**What to do:** What you give back must match the records below word for word.

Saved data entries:
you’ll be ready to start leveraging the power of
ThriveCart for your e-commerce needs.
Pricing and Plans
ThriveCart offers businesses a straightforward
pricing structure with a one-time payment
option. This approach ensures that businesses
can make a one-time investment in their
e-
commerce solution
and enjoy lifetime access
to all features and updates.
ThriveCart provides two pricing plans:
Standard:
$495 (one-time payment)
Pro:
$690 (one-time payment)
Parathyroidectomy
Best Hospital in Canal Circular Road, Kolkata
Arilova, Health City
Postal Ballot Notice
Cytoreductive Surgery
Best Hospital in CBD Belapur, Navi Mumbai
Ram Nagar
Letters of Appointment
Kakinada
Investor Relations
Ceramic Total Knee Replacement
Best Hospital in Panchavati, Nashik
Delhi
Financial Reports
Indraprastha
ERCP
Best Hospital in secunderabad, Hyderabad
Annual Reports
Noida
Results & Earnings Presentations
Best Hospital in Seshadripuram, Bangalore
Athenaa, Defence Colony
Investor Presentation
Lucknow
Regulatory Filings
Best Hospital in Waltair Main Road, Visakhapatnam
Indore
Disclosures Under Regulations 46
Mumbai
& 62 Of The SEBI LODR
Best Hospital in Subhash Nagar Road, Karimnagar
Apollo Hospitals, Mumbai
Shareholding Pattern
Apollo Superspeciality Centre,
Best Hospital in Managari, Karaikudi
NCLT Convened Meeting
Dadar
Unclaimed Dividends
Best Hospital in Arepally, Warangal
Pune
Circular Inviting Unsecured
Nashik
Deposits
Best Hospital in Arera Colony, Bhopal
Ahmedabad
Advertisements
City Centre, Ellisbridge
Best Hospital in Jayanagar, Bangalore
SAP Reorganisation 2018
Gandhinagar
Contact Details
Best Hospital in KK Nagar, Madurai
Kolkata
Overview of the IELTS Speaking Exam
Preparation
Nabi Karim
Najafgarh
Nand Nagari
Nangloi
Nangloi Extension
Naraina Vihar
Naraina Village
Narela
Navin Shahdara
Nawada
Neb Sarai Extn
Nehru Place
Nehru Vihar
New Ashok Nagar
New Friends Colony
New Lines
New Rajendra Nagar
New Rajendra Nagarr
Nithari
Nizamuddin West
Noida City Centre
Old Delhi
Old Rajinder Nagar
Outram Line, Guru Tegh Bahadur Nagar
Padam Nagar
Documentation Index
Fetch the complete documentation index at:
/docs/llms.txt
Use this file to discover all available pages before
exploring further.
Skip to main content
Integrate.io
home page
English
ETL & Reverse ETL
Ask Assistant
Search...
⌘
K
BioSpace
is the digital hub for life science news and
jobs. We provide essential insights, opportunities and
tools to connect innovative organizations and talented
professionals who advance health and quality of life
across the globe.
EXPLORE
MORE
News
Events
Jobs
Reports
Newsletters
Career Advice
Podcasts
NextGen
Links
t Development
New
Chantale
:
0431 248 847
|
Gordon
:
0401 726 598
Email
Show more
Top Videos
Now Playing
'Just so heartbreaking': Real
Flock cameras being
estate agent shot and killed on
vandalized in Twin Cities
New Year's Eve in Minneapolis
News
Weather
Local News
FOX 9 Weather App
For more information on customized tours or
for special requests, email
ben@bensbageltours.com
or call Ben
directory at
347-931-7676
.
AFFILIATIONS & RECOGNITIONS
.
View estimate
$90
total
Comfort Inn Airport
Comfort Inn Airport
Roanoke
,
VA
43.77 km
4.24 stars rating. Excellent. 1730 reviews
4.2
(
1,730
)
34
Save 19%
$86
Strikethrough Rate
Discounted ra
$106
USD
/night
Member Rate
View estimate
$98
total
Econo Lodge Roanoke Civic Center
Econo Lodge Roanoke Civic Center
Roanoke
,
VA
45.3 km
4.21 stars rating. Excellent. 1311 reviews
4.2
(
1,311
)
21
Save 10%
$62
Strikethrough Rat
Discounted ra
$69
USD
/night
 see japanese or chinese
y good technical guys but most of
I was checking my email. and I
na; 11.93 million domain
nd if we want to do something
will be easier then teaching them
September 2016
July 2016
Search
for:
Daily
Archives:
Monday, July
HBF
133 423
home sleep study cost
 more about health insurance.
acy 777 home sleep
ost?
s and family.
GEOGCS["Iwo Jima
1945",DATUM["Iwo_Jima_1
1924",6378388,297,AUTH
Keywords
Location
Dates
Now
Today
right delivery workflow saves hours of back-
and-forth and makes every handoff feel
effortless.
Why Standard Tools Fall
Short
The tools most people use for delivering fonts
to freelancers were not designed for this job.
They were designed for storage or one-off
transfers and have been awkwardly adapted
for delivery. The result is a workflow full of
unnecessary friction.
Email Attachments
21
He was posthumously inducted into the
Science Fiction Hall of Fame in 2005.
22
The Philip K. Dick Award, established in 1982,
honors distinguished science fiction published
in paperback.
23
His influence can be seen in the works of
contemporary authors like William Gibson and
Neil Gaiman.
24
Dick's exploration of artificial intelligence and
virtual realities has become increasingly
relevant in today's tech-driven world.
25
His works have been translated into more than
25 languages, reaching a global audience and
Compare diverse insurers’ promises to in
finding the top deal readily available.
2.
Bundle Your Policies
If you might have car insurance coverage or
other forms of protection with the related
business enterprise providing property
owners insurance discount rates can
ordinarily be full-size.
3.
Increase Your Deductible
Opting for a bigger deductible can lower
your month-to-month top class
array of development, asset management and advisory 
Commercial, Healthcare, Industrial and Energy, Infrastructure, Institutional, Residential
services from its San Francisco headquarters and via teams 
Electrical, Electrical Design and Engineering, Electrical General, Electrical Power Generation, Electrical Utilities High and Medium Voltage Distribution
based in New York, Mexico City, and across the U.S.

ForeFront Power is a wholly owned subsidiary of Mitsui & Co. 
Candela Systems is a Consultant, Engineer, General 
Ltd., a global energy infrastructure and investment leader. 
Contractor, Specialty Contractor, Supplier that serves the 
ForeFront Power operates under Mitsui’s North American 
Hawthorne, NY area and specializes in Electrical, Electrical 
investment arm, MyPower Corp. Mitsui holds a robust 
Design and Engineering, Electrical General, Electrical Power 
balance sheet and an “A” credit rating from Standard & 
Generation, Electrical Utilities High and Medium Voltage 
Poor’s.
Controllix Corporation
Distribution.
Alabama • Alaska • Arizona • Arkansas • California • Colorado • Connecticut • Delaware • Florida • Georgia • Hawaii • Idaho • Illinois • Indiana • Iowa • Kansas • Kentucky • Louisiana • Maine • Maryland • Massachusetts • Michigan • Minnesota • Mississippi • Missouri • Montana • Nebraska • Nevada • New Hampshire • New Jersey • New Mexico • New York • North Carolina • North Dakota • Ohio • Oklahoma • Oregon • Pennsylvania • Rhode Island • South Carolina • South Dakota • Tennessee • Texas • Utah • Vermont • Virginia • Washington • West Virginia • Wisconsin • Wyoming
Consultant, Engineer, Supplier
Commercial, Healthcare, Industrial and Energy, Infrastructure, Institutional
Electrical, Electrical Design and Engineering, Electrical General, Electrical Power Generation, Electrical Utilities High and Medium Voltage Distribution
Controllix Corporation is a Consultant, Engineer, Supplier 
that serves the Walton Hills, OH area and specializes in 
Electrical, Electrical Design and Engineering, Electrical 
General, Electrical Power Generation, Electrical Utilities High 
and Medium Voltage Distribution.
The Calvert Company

**Answer to this exercise:**
you’ll be ready to start leveraging the power of
ThriveCart for your e-commerce needs.
Pricing and Plans
ThriveCart offers businesses a straightforward
pricing structure with a one-time payment
option. This approach ensures that businesses
can make a one-time investment in their
e-
commerce solution
and enjoy lifetime access
to all features and updates.
ThriveCart provides two pricing plans:
Standard:
$495 (one-time payment)
Pro:
$690 (one-time payment)
Parathyroidectomy
Best Hospital in Canal Circular Road, Kolkata
Arilova, Health City
Postal Ballot Notice
Cytoreductive Surgery
Best Hospital in CBD Belapur, Navi Mumbai
Ram Nagar
Letters of Appointment
Kakinada
Investor Relations
Ceramic Total Knee Replacement
Best Hospital in Panchavati, Nashik
Delhi
Financial Reports
Indraprastha
ERCP
Best Hospital in secunderabad, Hyderabad
Annual Reports
Noida
Results & Earnings Presentations
Best Hospital in Seshadripuram, Bangalore
Athenaa, Defence Colony
Investor Presentation
Lucknow
Regulatory Filings
Best Hospital in Waltair Main Road, Visakhapatnam
Indore
Disclosures Under Regulations 46
Mumbai
& 62 Of The SEBI LODR
Best Hospital in Subhash Nagar Road, Karimnagar
Apollo Hospitals, Mumbai
Shareholding Pattern
Apollo Superspeciality Centre,
Best Hospital in Managari, Karaikudi
NCLT Convened Meeting
Dadar
Unclaimed Dividends
Best Hospital in Arepally, Warangal
Pune
Circular Inviting Unsecured
Nashik
Deposits
Best Hospital in Arera Colony, Bhopal
Ahmedabad
Advertisements
City Centre, Ellisbridge
Best Hospital in Jayanagar, Bangalore
SAP Reorganisation 2018
Gandhinagar
Contact Details
Best Hospital in KK Nagar, Madurai
Kolkata
Overview of the IELTS Speaking Exam
Preparation
Nabi Karim
Najafgarh
Nand Nagari
Nangloi
Nangloi Extension
Naraina Vihar
Naraina Village
Narela
Navin Shahdara
Nawada
Neb Sarai Extn
Nehru Place
Nehru Vihar
New Ashok Nagar
New Friends Colony
New Lines
New Rajendra Nagar
New Rajendra Nagarr
Nithari
Nizamuddin West
Noida City Centre
Old Delhi
Old Rajinder Nagar
Outram Line, Guru Tegh Bahadur Nagar
Padam Nagar
Documentation Index
Fetch the complete documentation index at:
/docs/llms.txt
Use this file to discover all available pages before
exploring further.
Skip to main content
Integrate.io
home page
English
ETL & Reverse ETL
Ask Assistant
Search...
⌘
K
BioSpace
is the digital hub for life science news and
jobs. We provide essential insights, opportunities and
tools to connect innovative organizations and talented
professionals who advance health and quality of life
across the globe.
EXPLORE
MORE
News
Events
Jobs
Reports
Newsletters
Career Advice
Podcasts
NextGen
Links
t Development
New
Chantale
:
0431 248 847
|
Gordon
:
0401 726 598
Email
Show more
Top Videos
Now Playing
'Just so heartbreaking': Real
Flock cameras being
estate agent shot and killed on
vandalized in Twin Cities
New Year's Eve in Minneapolis
News
Weather
Local News
FOX 9 Weather App
For more information on customized tours or
for special requests, email
ben@bensbageltours.com
or call Ben
directory at
347-931-7676
.
AFFILIATIONS & RECOGNITIONS
.
View estimate
$90
total
Comfort Inn Airport
Comfort Inn Airport
Roanoke
,
VA
43.77 km
4.24 stars rating. Excellent. 1730 reviews
4.2
(
1,730
)
34
Save 19%
$86
Strikethrough Rate
Discounted ra
$106
USD
/night
Member Rate
View estimate
$98
total
Econo Lodge Roanoke Civic Center
Econo Lodge Roanoke Civic Center
Roanoke
,
VA
45.3 km
4.21 stars rating. Excellent. 1311 reviews
4.2
(
1,311
)
21
Save 10%
$62
Strikethrough Rat
Discounted ra
$69
USD
/night
 see japanese or chinese
y good technical guys but most of
I was checking my email. and I
na; 11.93 million domain
nd if we want to do something
will be easier then teaching them
September 2016
July 2016
Search
for:
Daily
Archives:
Monday, July
HBF
133 423
home sleep study cost
 more about health insurance.
acy 777 home sleep
ost?
s and family.
GEOGCS["Iwo Jima
1945",DATUM["Iwo_Jima_1
1924",6378388,297,AUTH
Keywords
Location
Dates
Now
Today
right delivery workflow saves hours of back-
and-forth and makes every handoff feel
effortless.
Why Standard Tools Fall
Short
The tools most people use for delivering fonts
to freelancers were not designed for this job.
They were designed for storage or one-off
transfers and have been awkwardly adapted
for delivery. The result is a workflow full of
unnecessary friction.
Email Attachments
21
He was posthumously inducted into the
Science Fiction Hall of Fame in 2005.
22
The Philip K. Dick Award, established in 1982,
honors distinguished science fiction published
in paperback.
23
His influence can be seen in the works of
contemporary authors like William Gibson and
Neil Gaiman.
24
Dick's exploration of artificial intelligence and
virtual realities has become increasingly
relevant in today's tech-driven world.
25
His works have been translated into more than
25 languages, reaching a global audience and
Compare diverse insurers’ promises to in
finding the top deal readily available.
2.
Bundle Your Policies
If you might have car insurance coverage or
other forms of protection with the related
business enterprise providing property
owners insurance discount rates can
ordinarily be full-size.
3.
Increase Your Deductible
Opting for a bigger deductible can lower
your month-to-month top class
array of development, asset management and advisory 
Commercial, Healthcare, Industrial and Energy, Infrastructure, Institutional, Residential
services from its San Francisco headquarters and via teams 
Electrical, Electrical Design and Engineering, Electrical General, Electrical Power Generation, Electrical Utilities High and Medium Voltage Distribution
based in New York, Mexico City, and across the U.S.

ForeFront Power is a wholly owned subsidiary of Mitsui & Co. 
Candela Systems is a Consultant, Engineer, General 
Ltd., a global energy infrastructure and investment leader. 
Contractor, Specialty Contractor, Supplier that serves the 
ForeFront Power operates under Mitsui’s North American 
Hawthorne, NY area and specializes in Electrical, Electrical 
investment arm, MyPower Corp. Mitsui holds a robust 
Design and Engineering, Electrical General, Electrical Power 
balance sheet and an “A” credit rating from Standard & 
Generation, Electrical Utilities High and Medium Voltage 
Poor’s.
Controllix Corporation
Distribution.
Alabama • Alaska • Arizona • Arkansas • California • Colorado • Connecticut • Delaware • Florida • Georgia • Hawaii • Idaho • Illinois • Indiana • Iowa • Kansas • Kentucky • Louisiana • Maine • Maryland • Massachusetts • Michigan • Minnesota • Mississippi • Missouri • Montana • Nebraska • Nevada • New Hampshire • New Jersey • New Mexico • New York • North Carolina • North Dakota • Ohio • Oklahoma • Oregon • Pennsylvania • Rhode Island • South Carolina • South Dakota • Tennessee • Texas • Utah • Vermont • Virginia • Washington • West Virginia • Wisconsin • Wyoming
Consultant, Engineer, Supplier
Commercial, Healthcare, Industrial and Energy, Infrastructure, Institutional
Electrical, Electrical Design and Engineering, Electrical General, Electrical Power Generation, Electrical Utilities High and Medium Voltage Distribution
Controllix Corporation is a Consultant, Engineer, Supplier 
that serves the Walton Hills, OH area and specializes in 
Electrical, Electrical Design and Engineering, Electrical 
General, Electrical Power Generation, Electrical Utilities High 
and Medium Voltage Distribution.
The Calvert Company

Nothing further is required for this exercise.